**Dataset records:**
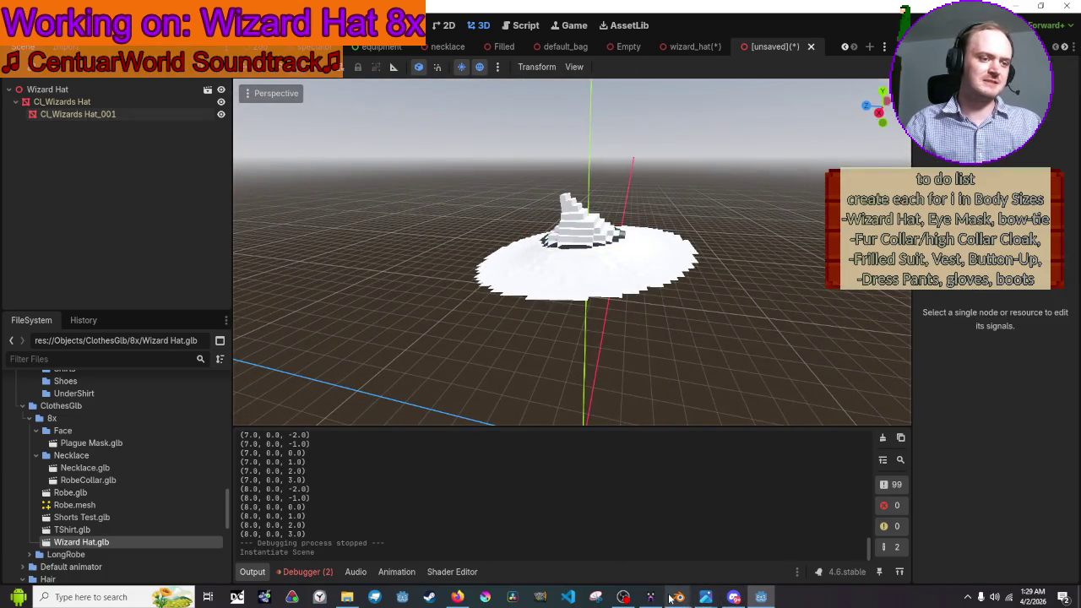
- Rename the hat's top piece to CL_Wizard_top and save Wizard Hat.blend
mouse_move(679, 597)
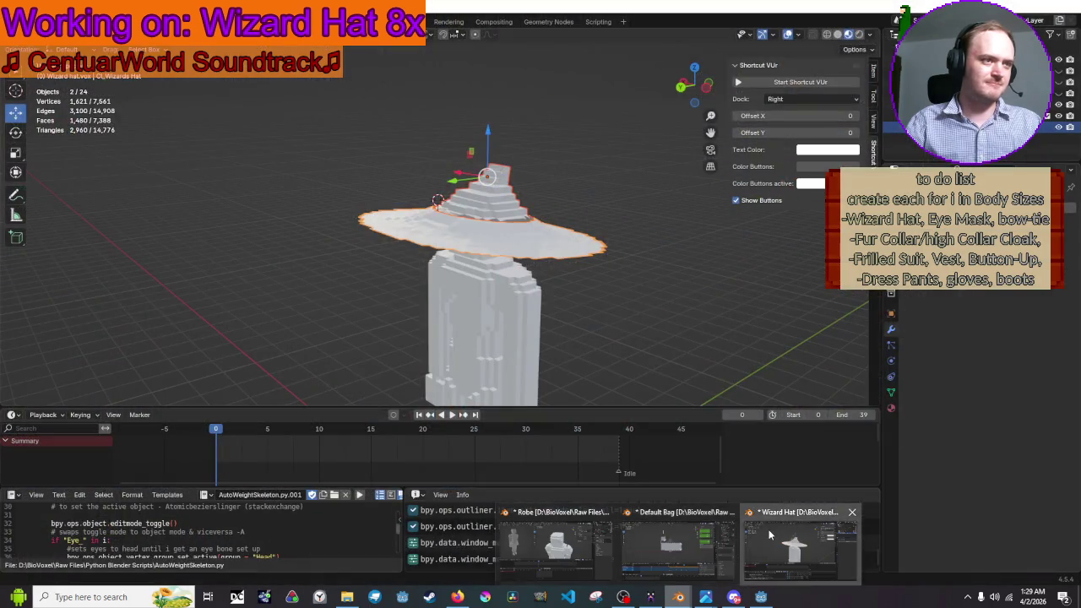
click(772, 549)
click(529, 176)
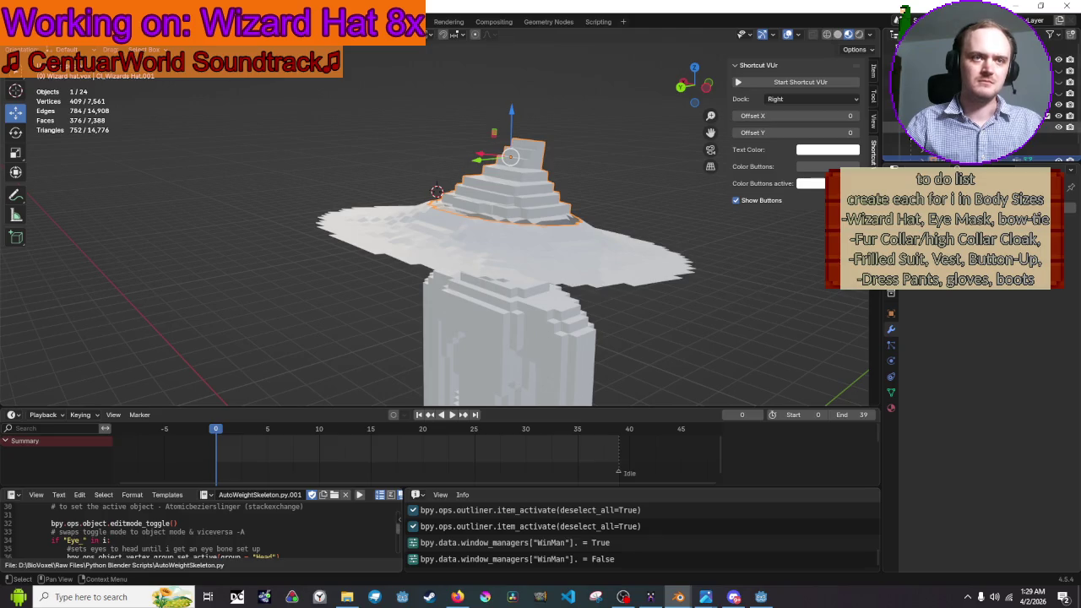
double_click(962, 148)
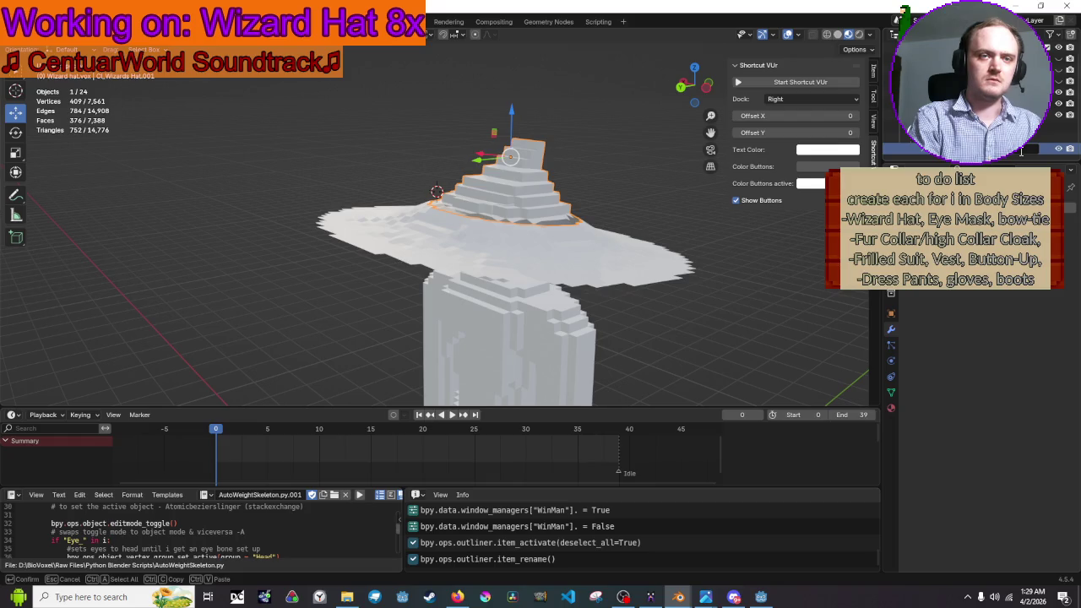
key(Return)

==

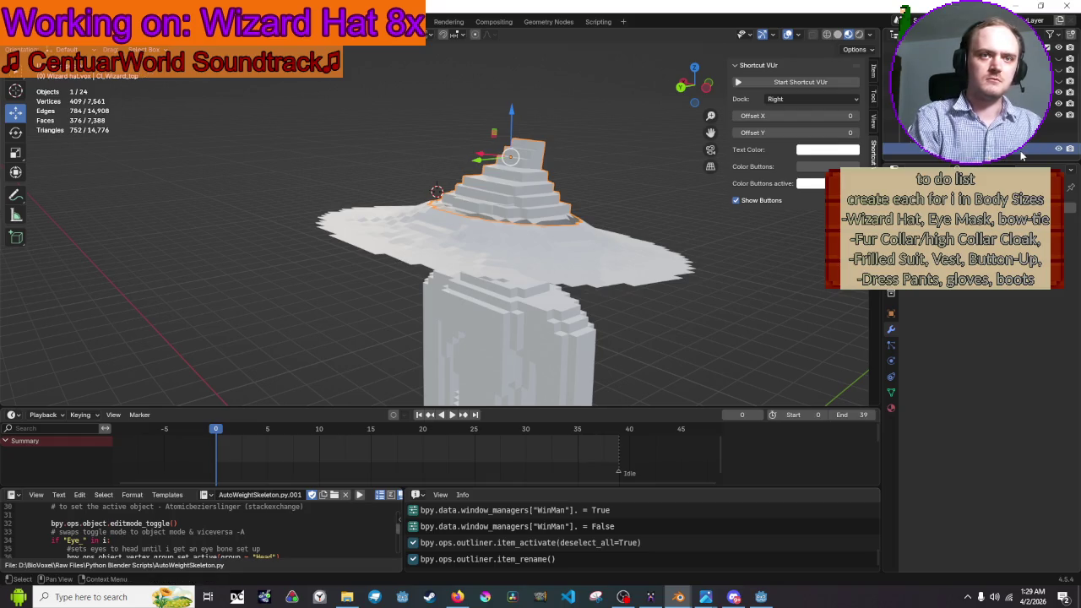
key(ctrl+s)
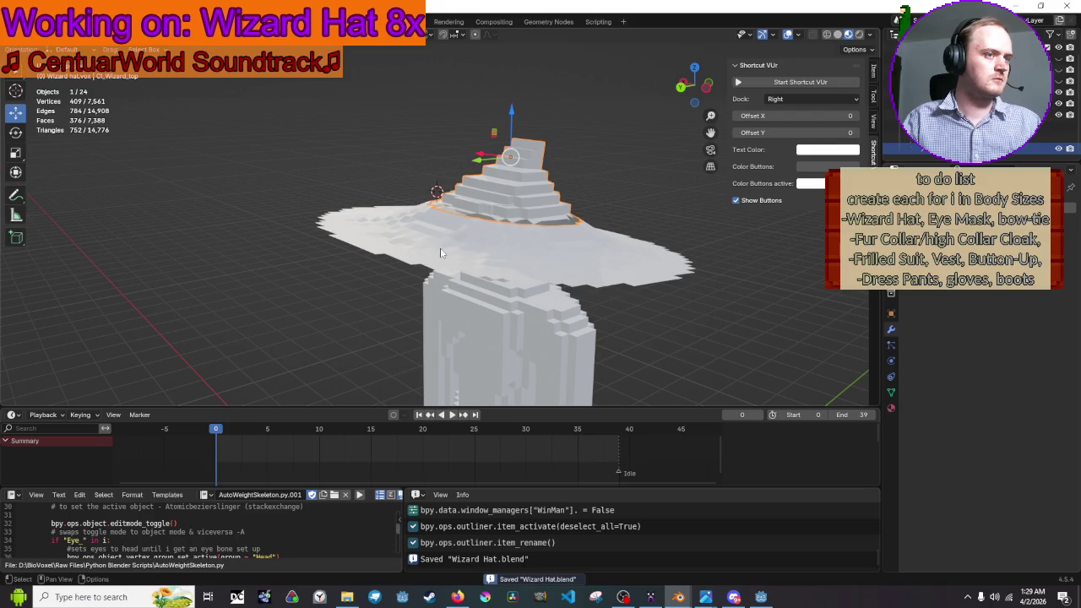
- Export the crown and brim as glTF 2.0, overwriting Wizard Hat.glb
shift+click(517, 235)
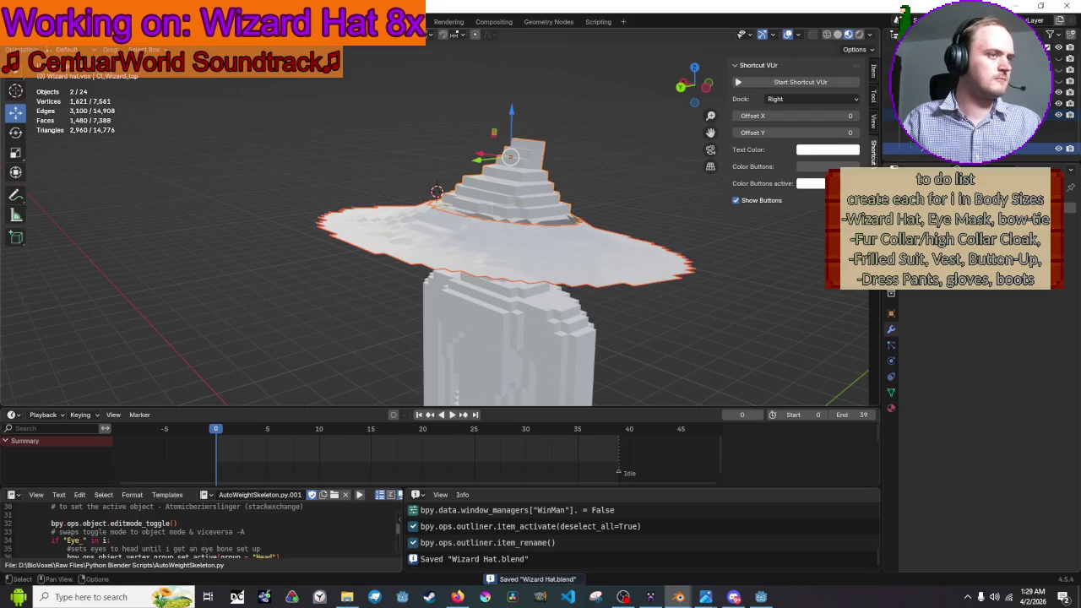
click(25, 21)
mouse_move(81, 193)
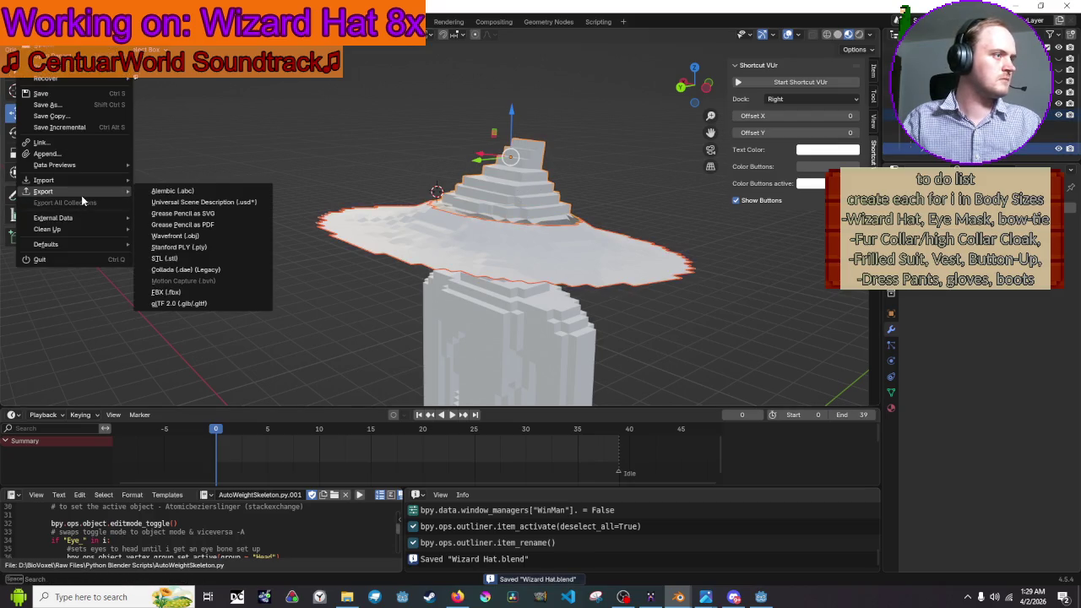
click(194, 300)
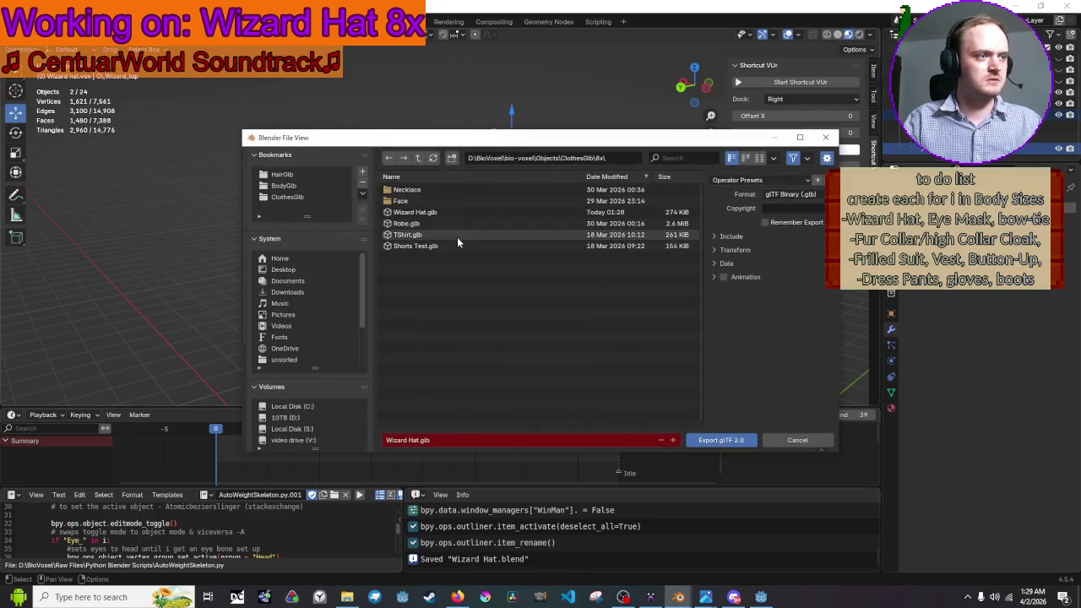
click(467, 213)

**What you have to do:**
Above are some records. Output exactly the lines from the one that contains "click(25, 21)" to the one that contains "click(467, 213)", keeping both, and omit the pictures.

**Written response:**
click(25, 21)
mouse_move(81, 193)
click(194, 300)
click(467, 213)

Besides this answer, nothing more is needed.